Oakwood really doesn’t want a law limiting local governments’ abilities to regulate design standards for homes.
The City Council passed a resolution in March opposing House Bill 302, which would have banned governments from adopting or enforcing ordinances or regulations relating to building design elements on single-family homes or duplexes.
Anticipating that the bill might rear its head again in the 2020 Georgia General Assembly, which convenes in January, the council voted Monday night to approve a resolution supporting “locally established design standards.”
“Nothing ever completely dies in the General Assembly,” City Manager Stan Brown said in an email before the Oct. 14 meeting.
He added that the Georgia Municipal Association “expects this to resurface.”
Kelli Bennett, Georgia Municipal Association spokeswoman, said the bill “did not make it through the process in the past session but is still able to pass during the 2020 session.”
A House study committee on workforce housing “was created to examine barriers to housing,” she said. “Design standards is one element that was identified as a burden to development.
Special interests groups comprising homebuilders, Realtors and others “will be advocating for the passage” of the bill next session, Bennett said.

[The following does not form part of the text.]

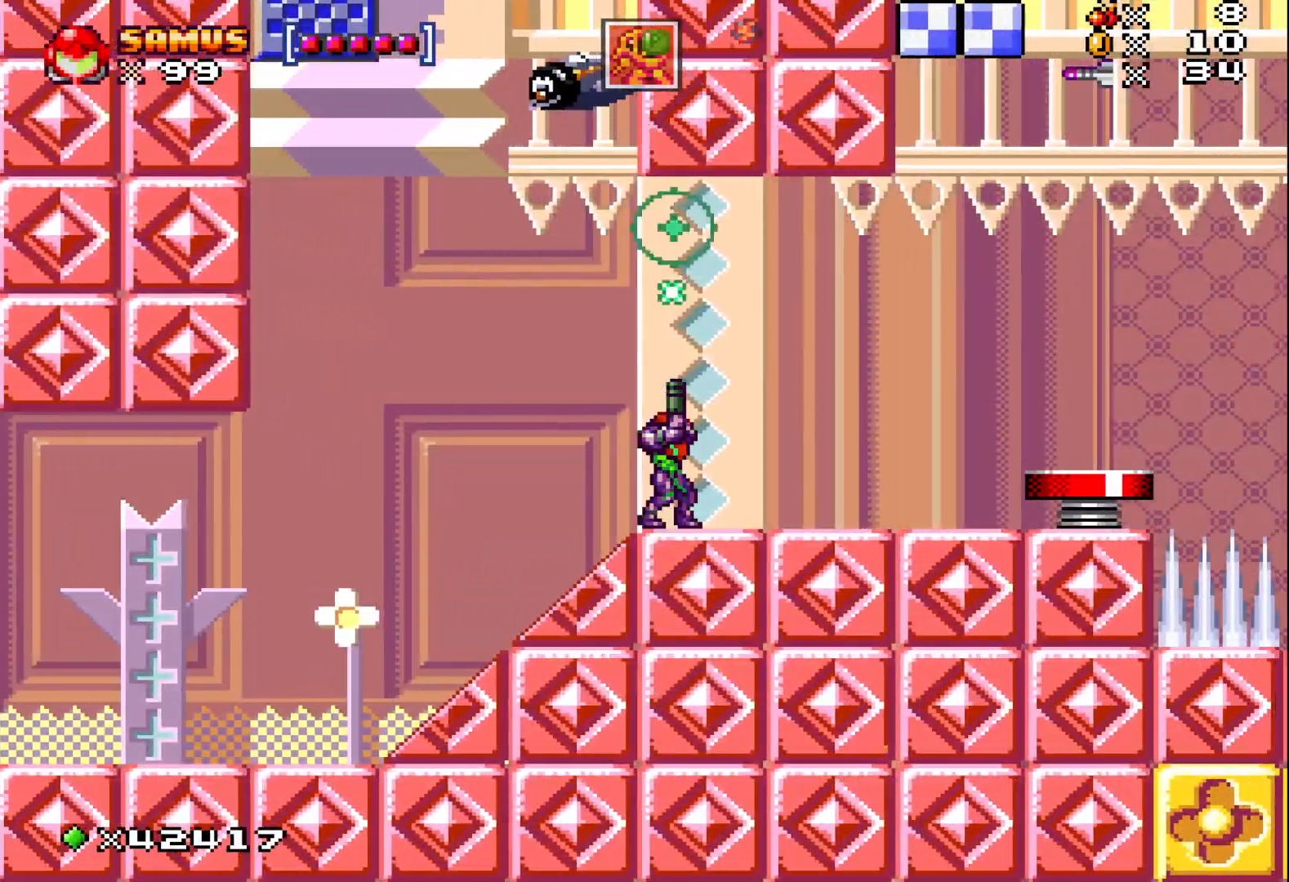
{"buttons": ["X", "DPAD_UP"], "events": [[67, "DPAD_LEFT", "down"], [167, "A", "down"], [283, "DPAD_LEFT", "up"], [383, "A", "up"], [383, "X", "up"], [467, "X", "down"]]}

“Cities and county officials are passing resolutions in support of maintaining home rule and local control over establishing design standards that are unique throughout the state,” she said.
That certainly was the case in the spring.
Oakwood joined a chorus of government opponents statewide when it passed the earlier resolution.
At the time, the bill didn’t make the legislature’s Crossover Day, the deadline for bills to pass in one chamber and be sent to the other chamber.
Still, “we felt like it’s good to go ahead and express your desires about this bill,” Brown said. “A bill may not make crossover, but this language could potentially show up in another bill.”